▸ **Data to use**
##########
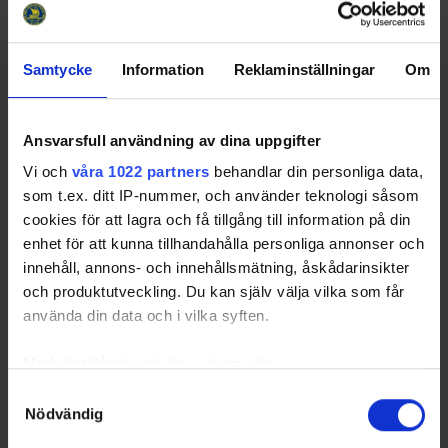
25 15:10
Hallen
2026-04-
Solna SK - Hisingens IK
Stora
25 16:30
Hallen
Samtycke
Information
Reklaminställningar
Om
2026-04-
Luleå HF - Hässelby Kälvesta
Lilla
25 16:30
HC
Hallen
2026-04-
Nyköpings SK - Valbo HC
Lilla
Ansvarsfull användning av dina uppgifter
25 17:50
Hallen
Vi och
våra 1022 partners
behandlar din personliga data,
2026-04-
Fagersta AIK - Hammarby IF
Stora
som t.ex. ditt IP-nummer, och använder teknologi såsom
25 17:50
Hallen
cookies för att lagra och få tillgång till information på din
2026-04-
Fagersta AIK - Hammarby IF
Stora
enhet för att kunna tillhandahålla personliga annonser och
25 17:50
Hallen
innehåll, annons- och innehållsmätning, åskådarinsikter
och produktutveckling. Du kan själv välja vilka som får
använda din data och i vilka syften.
Swehockey – Svenska Ishockeyförbundets officiella app
Med din tillåtelse skulle vi även vilja:
Swehockey ger dig tillgång till nyheter, livebevakning
Samla in information om din geografiska plats som
Samtyckesval
och statistik för samtliga ishockeyserier som spelas i
Nödvändig
kan ha en noggrannhet på upp till flera meter
Sverige. Du kan följa dina favoritserier och lägga upp
Identifiera din enhet genom att aktivt skanna den för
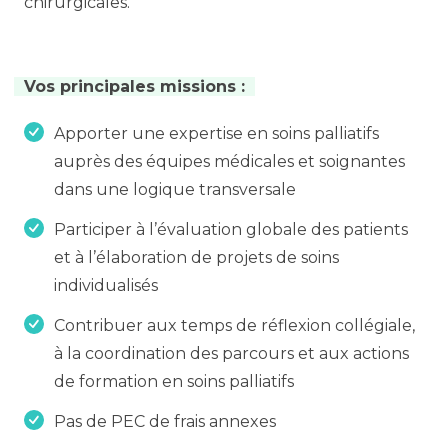
chirurgicales.
Vos principales missions :
Apporter une expertise en soins palliatifs
auprès des équipes médicales et soignantes
dans une logique transversale
Participer à l’évaluation globale des patients
et à l’élaboration de projets de soins
individualisés
Contribuer aux temps de réflexion collégiale,
à la coordination des parcours et aux actions
de formation en soins palliatifs
Pas de PEC de frais annexes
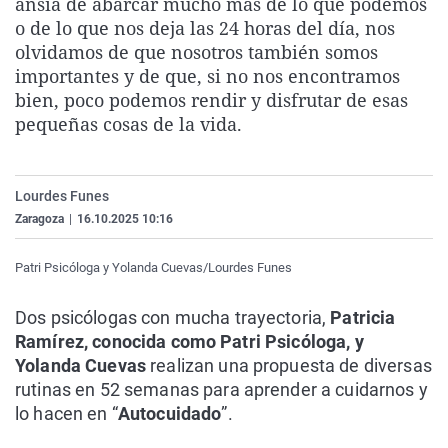
ansia de abarcar mucho más de lo que podemos
La rosa de los vientos
Caso
Extremadura
Virales
o de lo que nos deja las 24 horas del día, nos
olvidamos de que nosotros también somos
Gente viajera
Retornados
Galicia
Televisión
importantes y de que, si no nos encontramos
Como el perro y el gat
Equipo de investigaci
La Rioja
Elecciones
bien, poco podemos rendir y disfrutar de esas
pequeñas cosas de la vida.
Operación Viuda Negr
Navarra
País Vasco
Lourdes Funes
Zaragoza
|
16.10.2025 10:16
Patri Psicóloga y Yolanda Cuevas/Lourdes Funes
Dos psicólogas con mucha trayectoria,
Patricia
Ramírez, conocida como Patri Psicóloga, y
Yolanda Cuevas
realizan una propuesta de diversas
rutinas en 52 semanas para aprender a cuidarnos y
lo hacen en “
Autocuidado
”.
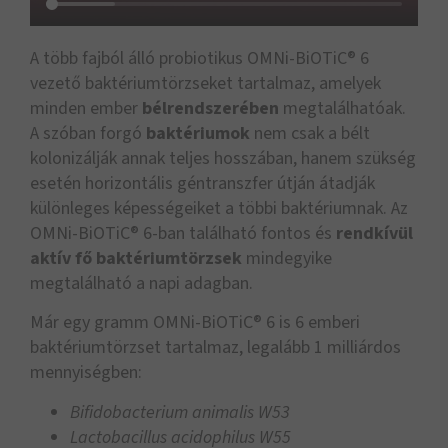
A több fajból álló probiotikus OMNi-BiOTiC® 6
vezető baktériumtörzseket tartalmaz, amelyek
minden ember
bélrendszerében
megtalálhatóak.
A szóban forgó
baktériumok
nem csak a bélt
kolonizálják annak teljes hosszában, hanem szükség
esetén horizontális géntranszfer útján átadják
különleges képességeiket a többi baktériumnak. Az
OMNi-BiOTiC® 6-ban található fontos és
rendkívül
aktív fő baktériumtörzsek
mindegyike
megtalálható a napi adagban.
Már egy gramm OMNi-BiOTiC® 6 is 6 emberi
baktériumtörzset tartalmaz, legalább 1 milliárdos
mennyiségben:
Bifidobacterium animalis W53
Lactobacillus acidophilus W55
##########
▸ **Required action**
Each line above must be set down exactly, though no picture should be carried over.

▸ **Output of the task**
25 15:10
Hallen
2026-04-
Solna SK - Hisingens IK
Stora
25 16:30
Hallen
Samtycke
Information
Reklaminställningar
Om
2026-04-
Luleå HF - Hässelby Kälvesta
Lilla
25 16:30
HC
Hallen
2026-04-
Nyköpings SK - Valbo HC
Lilla
Ansvarsfull användning av dina uppgifter
25 17:50
Hallen
Vi och
våra 1022 partners
behandlar din personliga data,
2026-04-
Fagersta AIK - Hammarby IF
Stora
som t.ex. ditt IP-nummer, och använder teknologi såsom
25 17:50
Hallen
cookies för att lagra och få tillgång till information på din
2026-04-
Fagersta AIK - Hammarby IF
Stora
enhet för att kunna tillhandahålla personliga annonser och
25 17:50
Hallen
innehåll, annons- och innehållsmätning, åskådarinsikter
och produktutveckling. Du kan själv välja vilka som får
använda din data och i vilka syften.
Swehockey – Svenska Ishockeyförbundets officiella app
Med din tillåtelse skulle vi även vilja:
Swehockey ger dig tillgång till nyheter, livebevakning
Samla in information om din geografiska plats som
Samtyckesval
och statistik för samtliga ishockeyserier som spelas i
Nödvändig
kan ha en noggrannhet på upp till flera meter
Sverige. Du kan följa dina favoritserier och lägga upp
Identifiera din enhet genom att aktivt skanna den för
chirurgicales.
Vos principales missions :
Apporter une expertise en soins palliatifs
auprès des équipes médicales et soignantes
dans une logique transversale
Participer à l’évaluation globale des patients
et à l’élaboration de projets de soins
individualisés
Contribuer aux temps de réflexion collégiale,
à la coordination des parcours et aux actions
de formation en soins palliatifs
Pas de PEC de frais annexes
ansia de abarcar mucho más de lo que podemos
La rosa de los vientos
Caso
Extremadura
Virales
o de lo que nos deja las 24 horas del día, nos
olvidamos de que nosotros también somos
Gente viajera
Retornados
Galicia
Televisión
importantes y de que, si no nos encontramos
Como el perro y el gat
Equipo de investigaci
La Rioja
Elecciones
bien, poco podemos rendir y disfrutar de esas
pequeñas cosas de la vida.
Operación Viuda Negr
Navarra
País Vasco
Lourdes Funes
Zaragoza
|
16.10.2025 10:16
Patri Psicóloga y Yolanda Cuevas/Lourdes Funes
Dos psicólogas con mucha trayectoria,
Patricia
Ramírez, conocida como Patri Psicóloga, y
Yolanda Cuevas
realizan una propuesta de diversas
rutinas en 52 semanas para aprender a cuidarnos y
lo hacen en “
Autocuidado
”.
A több fajból álló probiotikus OMNi-BiOTiC® 6
vezető baktériumtörzseket tartalmaz, amelyek
minden ember
bélrendszerében
megtalálhatóak.
A szóban forgó
baktériumok
nem csak a bélt
kolonizálják annak teljes hosszában, hanem szükség
esetén horizontális géntranszfer útján átadják
különleges képességeiket a többi baktériumnak. Az
OMNi-BiOTiC® 6-ban található fontos és
rendkívül
aktív fő baktériumtörzsek
mindegyike
megtalálható a napi adagban.
Már egy gramm OMNi-BiOTiC® 6 is 6 emberi
baktériumtörzset tartalmaz, legalább 1 milliárdos
mennyiségben:
Bifidobacterium animalis W53
Lactobacillus acidophilus W55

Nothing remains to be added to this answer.